The CFA Chief – Euan Ferguson
If he had wished, during his days at the University in the late 1970s, Euan Ferguson (DipForSc 1977, BForSc(Hons) 1980) might have spent some time in a laboratory carrying the family name. It was named for his father, Arthur, who had been Reader in Electronics, and it remains a mark of the Fergusons’ abiding bond with the institution.
But Ferguson preferred another University landmark, the small botanic garden behind the Agriculture and Forestry buildings. It was tranquil and spoke to the love of the outdoors that had brought him to the place.
It also encapsulated the lifelong sense of collegiality and learning that the University imparted, he says. “I can recall sitting out there in the sunshine, having lunch and talking to people from my forestry course. I just got a real buzz being with a group of like-minded people and having stimulating conversations.”
He has been Chief Officer of the Country Fire Authority (CFA) since 2010. The qualities of equanimity and consultation he says he took from his university days held him in good stead when he took the role – and to face future risks posed by climate change.
Ferguson, who came to the job from a similar role in South Australia, says Victoria’s fire agencies have been through significant change recently and continue to work through the lessons and the recommendations of the Black Saturday Bushfires Royal Commission.
But there are new challenges: “There are real uncertainties about what I call extreme weather into the future. Clearly fire in rural Australia is going to present enormous challenges – and that requires us to continually look with a scientific mind at what’s happening around us and try to explain it.
“We’re not in control of a lot of the natural environment as a consequence of severe weather. We need a culture of shared responsibility between senior managers, bureaucrats and scientists and members of the community who have a part to play, but also may be victims if we don’t do our job properly.”
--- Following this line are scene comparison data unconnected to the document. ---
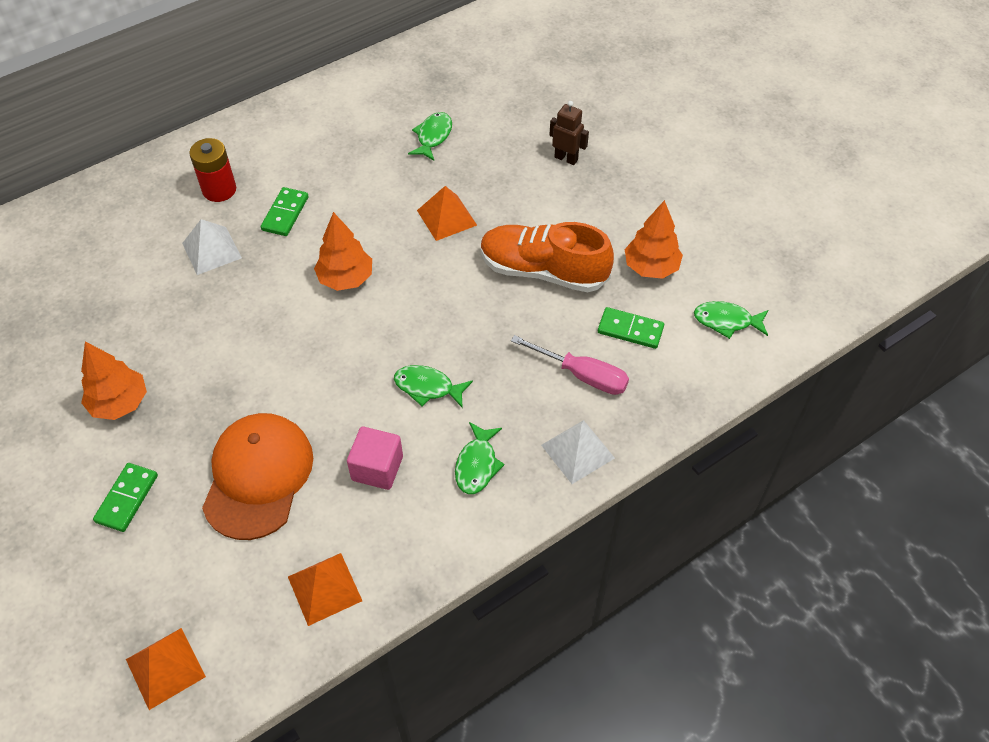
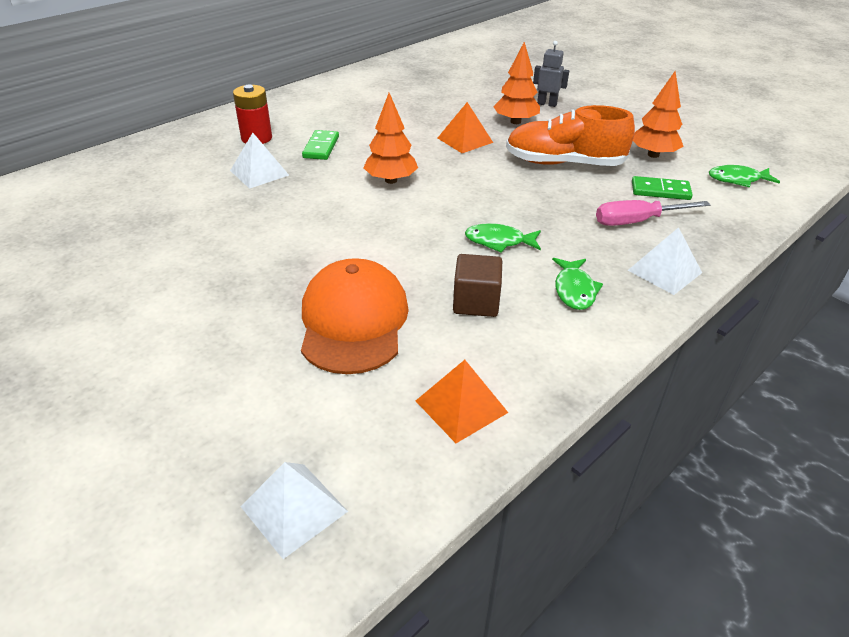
camera: 10 degrees left, 15 degrees down
orange tree [81,342,147,420] -> orange tree moved to [493,42,540,124]
green domino [93,463,158,532] -> none
orange pyramid [126,628,206,710] -> white pyramid [240,462,348,559]
pink cube [347,427,403,490] -> brown cube [453,254,502,317]
green fish [408,112,452,161] -> none
pink screwdriver [511,335,629,395] -> pink screwdriver turned 150 degrees clockwise [596,200,710,226]
brown robot [549,101,589,165] -> grey robot [533,41,569,107]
Ferguson’s love of the outdoors was sparked at Melbourne Grammar, where he was involved in the cadets and hiking club. By the time he finished he had “a passion to do forestry”. In 1975 he went to the Victorian School of Forestry at Creswick where the then Forestry Commission offered a diploma course, before doing Honours at Melbourne.
He initially worked as a field forester in East Gippsland and “was very lucky, or unlucky I suppose, that in my first three or four years as a young forester I did an awful lot of firefighting… fire for me was a constant and recurring theme and experience and I enjoyed it”.
He later became one of Victoria’s early forest fire managers, based in Geelong, and joined the CFA as an operational officer in 1992, before being recruited to South Australia’s Country Fire Service in 2001.
Ferguson, who holds an MBA from Deakin University, is still a member of the rural fire brigade at his wife’s home town of Woosang, north-west of Bendigo.